While insurers make all kinds of decisions about what’s covered or not, "there are no processes or tools for the government to do so, says Daniels. "That strikes me as very bad thinking for how to value health investments."
CER involves comparing the outcomes of different treatment options for a specific medical condition for a specific population of patients, notes Lisa S. Parker, PhD, associate professor of human genetics and director of graduate education at the University of Pittsburgh’s Center for Bioethics and Health Law.
Thus, it is important to ensure that the results of CER are then applied in practice to the same sort of patients as the population that was studied, she says, or, alternatively, that the potential for "slippage" of applicability of study results to the present population be taken into account.

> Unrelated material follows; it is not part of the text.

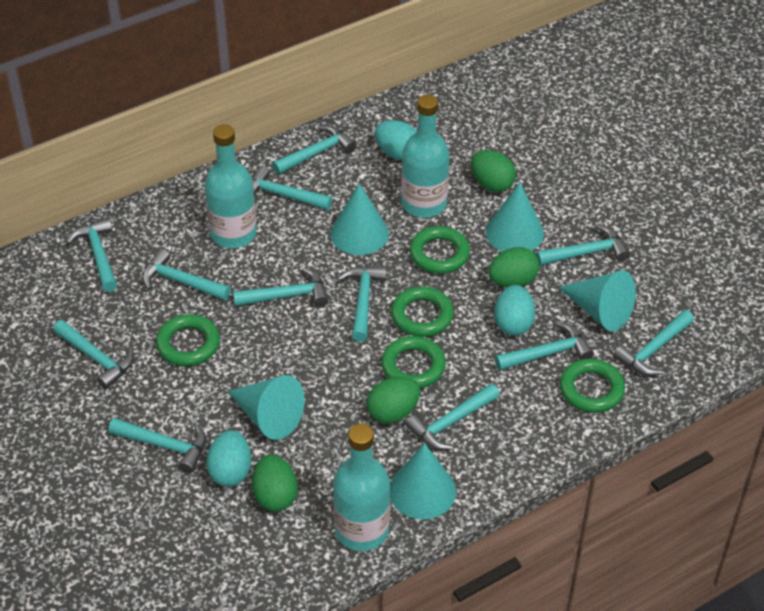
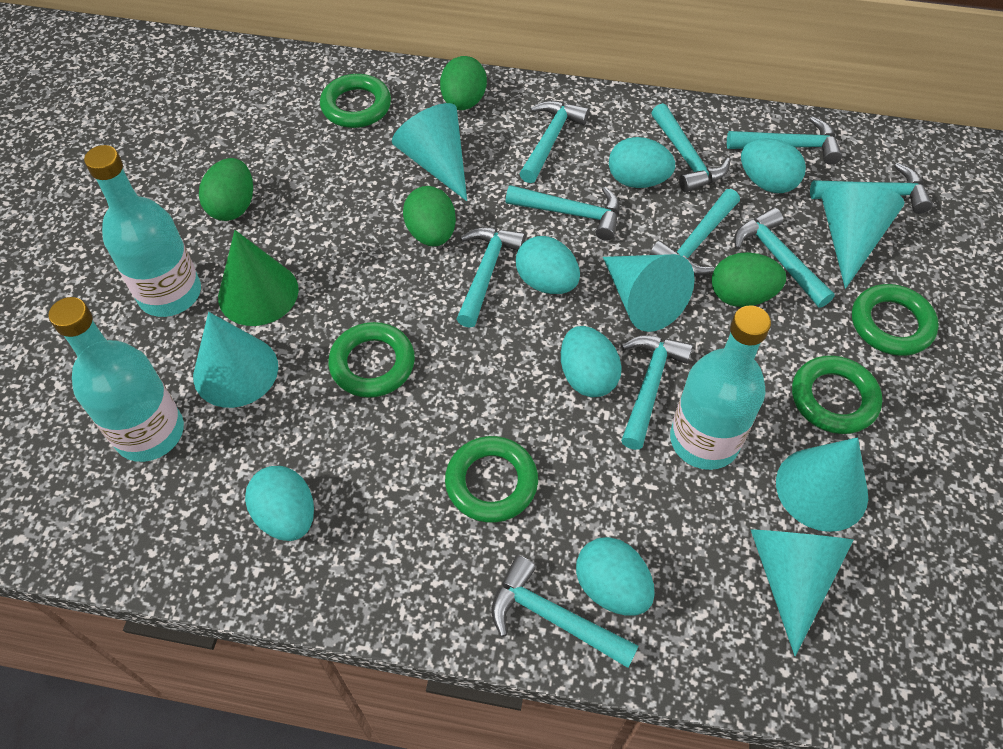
green cone: none = 0 -> [218,230,299,326] = 1
turquoise cone: [227,375,305,440] [330,183,389,255] [390,443,456,520] [486,182,544,251] [558,270,636,331] = 5 -> [193,312,278,408] [392,103,467,201] [603,254,695,332] [750,529,854,656] [776,437,868,532] [822,183,905,289] = 6
turquoise egg: [206,430,251,487] [375,120,417,160] [494,285,535,336] = 3 -> [245,466,314,541] [516,236,580,294] [561,326,622,397] [576,537,655,616] [609,137,675,188] [741,138,806,193] = 6
turquoise hammer: [53,320,134,389] [66,218,117,292] [108,418,206,473] [142,249,231,301] [233,267,328,307] [252,165,332,210] [272,125,356,175] [337,266,387,342] [406,383,500,450] [495,322,594,371] [536,225,630,266] [613,310,694,376] = 12 -> [457,227,526,328] [491,556,639,668] [506,185,620,241] [519,100,589,183] [621,335,693,450] [650,189,740,276] [651,103,731,193] [727,116,842,165] [734,208,835,308] [810,163,933,214] = 10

"While treatment A may be found to work better than treatment B — the type of finding that results from CER — this finding is applicable primarily to the CER-study population," says Parker. That population may differ from the clinical population in a different health care system or different demographic group.
"Indeed, for a particular individual patient, it may be that treatment B would be superior," says Parker.
CER yields epidemiological results (i.e., results that are accurate at the population level, but that are not necessarily true of every member of even the population studied), explains Parker.
Therefore, a categorical denial of access to treatment B — or the decision to place A on a hospital’s formulary and never prescribe B — may not best serve an individual patient’s interests.
"Depending on the circumstances, it may be appropriate to review appeals from individual patients who want access to an option that does not emerge from CER as the superior intervention," says Parker.